About   -   Contact   -   Purchase   -   Search   -   What's New

 
 
Adding Shortcuts for Edit Menus
Sometimes it's just easier to use the quick and simple method. Here, the Edit Menu is a good case in point. If you need to Cut, Copy, or Paste the contents of a text box, or if you need to Undo the last thing done, it can be a lot simpler to just let Windows do all the work for you.

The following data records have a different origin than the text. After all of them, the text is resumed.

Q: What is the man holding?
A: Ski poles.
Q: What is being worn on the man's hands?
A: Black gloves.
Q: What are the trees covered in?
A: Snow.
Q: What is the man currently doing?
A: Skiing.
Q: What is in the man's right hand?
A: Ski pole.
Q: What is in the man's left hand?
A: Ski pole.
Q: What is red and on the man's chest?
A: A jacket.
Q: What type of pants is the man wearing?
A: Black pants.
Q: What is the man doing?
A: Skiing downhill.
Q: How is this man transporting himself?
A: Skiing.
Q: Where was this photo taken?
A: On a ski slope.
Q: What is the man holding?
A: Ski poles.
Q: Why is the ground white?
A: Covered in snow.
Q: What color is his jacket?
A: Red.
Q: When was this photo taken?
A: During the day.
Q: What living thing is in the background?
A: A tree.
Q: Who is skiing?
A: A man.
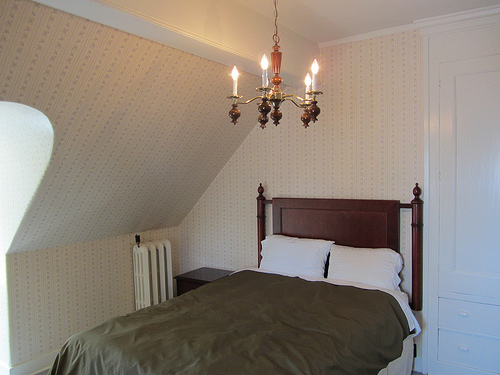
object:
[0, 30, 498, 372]
home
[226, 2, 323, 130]
chandelier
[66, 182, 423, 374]
bed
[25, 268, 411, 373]
blanket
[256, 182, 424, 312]
headboard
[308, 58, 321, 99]
lightbulbs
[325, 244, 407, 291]
pillows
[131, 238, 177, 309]
radiator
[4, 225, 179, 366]
wall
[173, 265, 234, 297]
nightstand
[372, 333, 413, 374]
bedskirt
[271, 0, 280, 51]
chain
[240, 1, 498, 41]
ceiling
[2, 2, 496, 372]
bedroom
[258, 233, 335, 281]
pillow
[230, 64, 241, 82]
lightbulb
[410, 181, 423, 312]
post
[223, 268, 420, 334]
sheet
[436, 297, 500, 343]
drawers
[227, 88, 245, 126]
holder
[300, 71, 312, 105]
lighting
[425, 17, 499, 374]
door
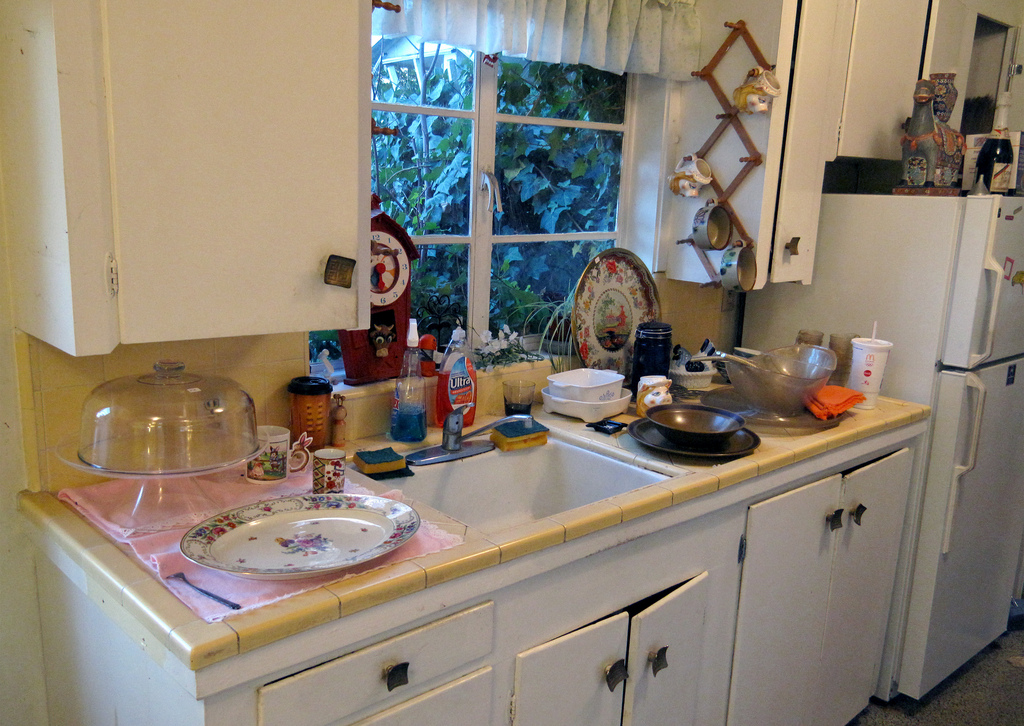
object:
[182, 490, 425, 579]
plate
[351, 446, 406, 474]
sponge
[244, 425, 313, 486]
cup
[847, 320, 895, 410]
cup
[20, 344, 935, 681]
counter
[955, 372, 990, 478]
handle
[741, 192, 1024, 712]
refrigerator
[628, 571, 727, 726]
cabinet door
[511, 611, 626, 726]
cabinet door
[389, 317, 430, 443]
plastic bottle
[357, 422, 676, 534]
sink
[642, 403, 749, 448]
bowl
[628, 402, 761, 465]
saucer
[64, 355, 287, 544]
cover.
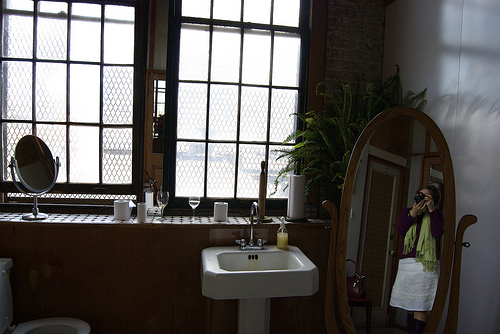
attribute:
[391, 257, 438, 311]
skirt — white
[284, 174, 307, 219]
paper towel — white, in roll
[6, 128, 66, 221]
mirror — wooden, dark brown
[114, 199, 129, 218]
paper — white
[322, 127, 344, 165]
ground — wood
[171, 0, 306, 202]
window — large, brown paned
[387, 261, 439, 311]
skirt — cotton, woman's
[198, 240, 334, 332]
sink — white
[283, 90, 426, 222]
floor plant — green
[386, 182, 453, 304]
person — reflection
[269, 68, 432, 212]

To try this routine start Visual Basic and create a New Project consisting of only one form. Create an Edit Menu for the form. The Edit Menu should look like the following:

Caption Name Index Shortcut
&Undo mnuEdit 0 CTRL+U
Cu&t mnuEdit 1 CTRL+T
& Copy mnuEdit 2 CTRL+C
&Paste mnuEdit 3 CTRL+P
Now, place the code behind the menu's click event procedure. Since the menu was set up as an array, only one event procedure is necessary. We can determine which menu item was selected by the Index argument passed to the procedure. The following routine sends the appropriate keystrokes to the form which Windows intercepts and handles accordingly. The code looks like the following:
Sub mnuEdit_Click (Index As Integer)
*******************************************************
'<DESC>		Routine for handling common edit menu 
'		functions</DESC>
'<ARGS>		Index: Edit Menu Index<ARGS>
'<USAGE>	mnuEdit_Click(1)</USAGE>
'*******************************************************
   

    Select Case Index
    Case 0
	SendKeys "%{BACKSPACE}"     ' Undo
    Case 1
	SendKeys "+{DELETE}"        ' Cut
    Case 2
	SendKeys "^{INSERT}"        ' Copy
    Case 3
	SendKeys "+{INSERT}"        ' Paste
    End Select 

End Sub 

Now, place a couple of text boxes on the form. To test this procedure, run the program and enter some text into one of the text boxes. Select the text and choose Cut from the Edit Menu. Then select the second text box and choose Paste from the Edit Menu. Then select the first text box and choose Undo from the Edit Menu. Continue playing around with the menu to see how it all works.